The method allows obtaining quantitative characteristics of the production and outflow of intraocular fluid from the eye. The most important of them are: the coefficient of ease of outflow (C) of chamber fluid (normally not less than 0.14 (mm 3 -min)/mm Hg), the minute volume (F) of aqueous fluid (about 2 mm 3 /min) and the true intraocular pressure P 0 (up to 20 mm Hg).

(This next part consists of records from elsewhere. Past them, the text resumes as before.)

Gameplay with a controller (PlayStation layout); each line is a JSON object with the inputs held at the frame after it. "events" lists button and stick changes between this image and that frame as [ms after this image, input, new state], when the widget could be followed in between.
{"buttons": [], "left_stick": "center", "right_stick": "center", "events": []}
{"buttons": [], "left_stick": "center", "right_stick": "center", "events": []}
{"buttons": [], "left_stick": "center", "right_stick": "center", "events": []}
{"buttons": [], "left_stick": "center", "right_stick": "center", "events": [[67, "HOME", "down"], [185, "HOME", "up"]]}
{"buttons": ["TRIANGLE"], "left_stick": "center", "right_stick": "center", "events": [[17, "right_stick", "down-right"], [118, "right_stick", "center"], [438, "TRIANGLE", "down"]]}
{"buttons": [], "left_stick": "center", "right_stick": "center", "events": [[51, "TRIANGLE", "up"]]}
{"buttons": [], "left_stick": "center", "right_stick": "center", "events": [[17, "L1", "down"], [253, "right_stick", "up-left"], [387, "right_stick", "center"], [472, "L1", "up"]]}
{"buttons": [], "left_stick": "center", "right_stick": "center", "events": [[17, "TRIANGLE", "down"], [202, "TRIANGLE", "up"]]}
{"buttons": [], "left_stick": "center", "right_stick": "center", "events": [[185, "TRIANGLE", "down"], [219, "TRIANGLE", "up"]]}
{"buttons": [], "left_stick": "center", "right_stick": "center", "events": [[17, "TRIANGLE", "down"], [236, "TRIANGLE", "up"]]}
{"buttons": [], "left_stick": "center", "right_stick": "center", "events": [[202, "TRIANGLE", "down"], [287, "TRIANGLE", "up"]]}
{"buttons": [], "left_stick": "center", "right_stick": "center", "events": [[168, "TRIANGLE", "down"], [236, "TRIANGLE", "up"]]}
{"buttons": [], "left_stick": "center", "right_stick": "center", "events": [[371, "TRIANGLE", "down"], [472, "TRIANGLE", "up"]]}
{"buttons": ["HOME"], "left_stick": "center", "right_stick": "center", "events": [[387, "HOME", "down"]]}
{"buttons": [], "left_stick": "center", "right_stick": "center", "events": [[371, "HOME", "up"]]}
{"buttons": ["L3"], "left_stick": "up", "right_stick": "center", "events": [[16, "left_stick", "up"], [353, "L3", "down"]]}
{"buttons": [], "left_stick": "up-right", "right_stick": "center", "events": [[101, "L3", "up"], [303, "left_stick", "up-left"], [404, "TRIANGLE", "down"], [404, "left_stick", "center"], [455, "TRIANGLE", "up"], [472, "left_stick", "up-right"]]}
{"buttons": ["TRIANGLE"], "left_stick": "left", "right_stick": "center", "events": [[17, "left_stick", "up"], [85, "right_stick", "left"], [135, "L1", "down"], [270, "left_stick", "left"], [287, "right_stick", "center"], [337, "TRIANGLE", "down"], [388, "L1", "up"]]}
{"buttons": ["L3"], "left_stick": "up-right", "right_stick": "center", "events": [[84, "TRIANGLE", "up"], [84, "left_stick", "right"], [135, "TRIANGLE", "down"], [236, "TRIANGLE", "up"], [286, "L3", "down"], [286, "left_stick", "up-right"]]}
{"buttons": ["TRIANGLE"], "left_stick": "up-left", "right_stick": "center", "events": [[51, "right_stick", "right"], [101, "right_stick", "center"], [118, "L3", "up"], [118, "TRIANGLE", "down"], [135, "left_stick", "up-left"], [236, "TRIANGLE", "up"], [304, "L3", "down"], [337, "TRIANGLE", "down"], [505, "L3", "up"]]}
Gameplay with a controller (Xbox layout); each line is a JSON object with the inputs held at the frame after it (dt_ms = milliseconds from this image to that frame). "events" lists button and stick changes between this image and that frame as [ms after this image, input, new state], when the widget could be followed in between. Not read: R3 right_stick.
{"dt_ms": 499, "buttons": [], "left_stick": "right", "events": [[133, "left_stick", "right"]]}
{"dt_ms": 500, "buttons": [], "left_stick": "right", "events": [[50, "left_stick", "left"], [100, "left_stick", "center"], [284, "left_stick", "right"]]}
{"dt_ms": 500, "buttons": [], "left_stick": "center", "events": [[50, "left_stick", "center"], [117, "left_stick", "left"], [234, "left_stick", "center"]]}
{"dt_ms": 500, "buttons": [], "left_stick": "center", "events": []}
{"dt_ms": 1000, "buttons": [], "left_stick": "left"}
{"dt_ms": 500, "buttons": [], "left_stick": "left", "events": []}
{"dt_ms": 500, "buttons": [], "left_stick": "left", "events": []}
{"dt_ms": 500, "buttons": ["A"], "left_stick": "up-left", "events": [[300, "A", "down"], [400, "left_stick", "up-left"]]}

To perform tonography, devices of varying complexity are used, including electronic ones. However, it can also be performed in a simplified version according to Kalf-Plyushko using applanation tonometers. In this case, the intraocular pressure is initially measured using sequentially weights weighing 5; 10 and 15 g. Then, a weight weighing 15 g is placed with a clean area on the center of the cornea for 4 minutes. After such compression, the intraocular pressure is measured again, but the weights are used in the reverse order. The resulting flattening circles are measured with a Polyak ruler and two elastic curves are constructed based on the established values. All further calculations are made using a nomogram.

Based on the results of tonography, it is possible to differentiate the retention (reduction of fluid outflow pathways) form of glaucoma from the hypersecretory (increased fluid production) form.